Considerations and issues - Amazon EMR

Considerations and issues

Configuring Kerberos on EMR

When an EMR cluster is configured for Kerberos, which is a requirement for Apache Ranger integration with Amazon EMR, Kerberos needs to be configured for users to be able to authenticate. See Configuring Kerberos on Amazon EMR for more information on configuring Kerberos, and Configuring a cluster for Kerberos-authenticated HDFS users and SSH connections for information on how users and Kerberos principals can be created.

Configuring Hue

For instructions on configuring Hue to use LDAP as an authentication mechanism, see Configure Hue for LDAP users in the Amazon EMR Release Guide.

Known Issues

There is a known issue within Amazon EMR release 5.32 in which the permissions for hive-site.xml was changed so that only privileged users can read it as there may be credentials stored within it. This could prevent Hue from reading hive-site.xml and cause webpages to continuously reload. If you experience this issue, add the following configuration to fix the issue:

[ { "Classification": "hue-ini", "Properties": {}, "Configurations": [ { "Classification": "desktop", "Properties": { "server_group":"hive_site_reader" }, "Configurations":[ ] } ] } ]

Configuring Zeppelin

Use Apache Zeppelin as a notebook for interactive data exploration. For more information about Zeppelin, see Apache Zeppelin. Zeppelin is included in Amazon EMR release version 5.0.0 and later. Earlier release versions include Zeppelin as a sandbox application. For more information, see Amazon EMR 4.x release versions in the Amazon EMR Release Guide.

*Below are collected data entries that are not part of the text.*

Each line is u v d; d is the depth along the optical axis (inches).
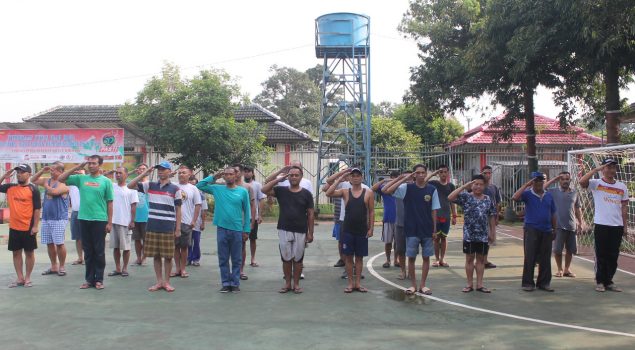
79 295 296.7
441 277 354.3
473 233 303.0
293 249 303.7
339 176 310.2
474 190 306.5
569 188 359.3
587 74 557.0
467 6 711.7
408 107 839.1
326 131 824.3
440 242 395.2
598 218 314.2
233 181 311.7
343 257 350.0
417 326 235.1
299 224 303.6
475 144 957.8
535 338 217.6
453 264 406.6
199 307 270.1
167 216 307.4
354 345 207.5
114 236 354.9
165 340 214.2
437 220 381.7
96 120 1090.7
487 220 305.6
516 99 720.3
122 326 234.7
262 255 455.5
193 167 818.8
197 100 796.0
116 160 764.6
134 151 863.7
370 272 374.6
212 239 570.9
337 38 780.0
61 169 355.9
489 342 212.1
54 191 350.3
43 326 234.5
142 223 395.5
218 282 336.5
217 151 819.4
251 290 312.7
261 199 400.8
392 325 236.7
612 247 311.0
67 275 357.4
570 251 354.6
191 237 371.2
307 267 395.5
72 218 397.7
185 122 799.7
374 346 206.4
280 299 288.7
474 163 914.7
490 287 321.4
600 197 315.9
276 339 215.3
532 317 251.3
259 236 600.1
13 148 770.8
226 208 308.5
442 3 746.8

By default, Zeppelin is configured with a default login and password which in a multi-tenant environment is not secure.

To configure Zeppelin for Apache Spark use cases, complete the following steps.

Step 1: Modify the authentication mechanism

Modify the shiro.ini file to implement your preferred authentication mechanism. Zeppelin supports Active Directory, LDAP, PAM, and Knox SSO. See Apache Shiro authentication for Apache Zeppelin for more information.

Step 2: Configure Zeppelin to impersonate the end user

Allowing Zeppelin to be able to impersonate the end user allows jobs submitted by Zeppelin to be run as the end user. Add the following configuration to core-site.xml:

[ { "Classification": "core-site", "Properties": { "hadoop.proxyuser.zeppelin.hosts": "*", "hadoop.proxyuser.zeppelin.groups": "*" }, "Configurations": [ ] } ]

Next, add the following configuration to hadoop-kms-site.xml, which can also be found in /etc/hadoop/conf:

[ { "Classification": "hadoop-kms-site", "Properties": { "hadoop.kms.proxyuser.zeppelin.hosts": "*", "hadoop.kms.proxyuser.zeppelin.groups": "*" }, "Configurations": [ ] } ]

You can also add these configurations to your Amazon EMR cluster using the console by following the steps in Reconfigure an instance group in the console.

Step 2a. Allow Zeppelin to sudo as the end user

Create a file /etc/sudoers.d/90-zeppelin-user that contains the following:

zeppelin ALL=(ALL) NOPASSWD:ALL

Step 2b. Modify interpreters settings to run user jobs in their own processes.

For all interpreters, configure them to instantiate the interpreters "Per User" in "isolated" processes as shown below.


					Amazon EMR and Apache Ranger architecture diagram.

Step 2c. Modify zeppelin-env.sh

Add the following to zeppelin-env.sh so that Zeppelin starts launch interpreters as the end user:

ZEPPELIN_IMPERSONATE_USER=`echo ${ZEPPELIN_IMPERSONATE_USER} | cut -d @ -f1` export ZEPPELIN_IMPERSONATE_CMD='sudo -H -u ${ZEPPELIN_IMPERSONATE_USER} bash -c'

Add the following to zeppelin-env.sh to change the default notebook permissions to read-only to the creator only:

export ZEPPELIN_NOTEBOOK_PUBLIC="false"

Lastly, add the following to zeppelin-env.sh to include the EMR RecordServer class path after the first CLASSPATH statement:

export CLASSPATH="$CLASSPATH:/usr/share/aws/emr/record-server/lib/aws-emr-record-server-connector-common.jar:/usr/share/aws/emr/record-server/lib/aws-emr-record-server-spark-connector.jar:/usr/share/aws/emr/record-server/lib/aws-emr-record-server-client.jar:/usr/share/aws/emr/record-server/lib/aws-emr-record-server-common.jar:/usr/share/aws/emr/record-server/lib/jars/secret-agent-interface.jar"

Step 3. Restart Zeppelin.

Run the following command to restart Zeppelin:

sudo systemctl restart zeppelin

Application UIs

By default, Application UI's do not perform authentication. This includes the ResourceManager UI, NodeManager UI, Livy UI, among others. In addition, any user that has the ability to access the UIs is able to view information about all other users' jobs.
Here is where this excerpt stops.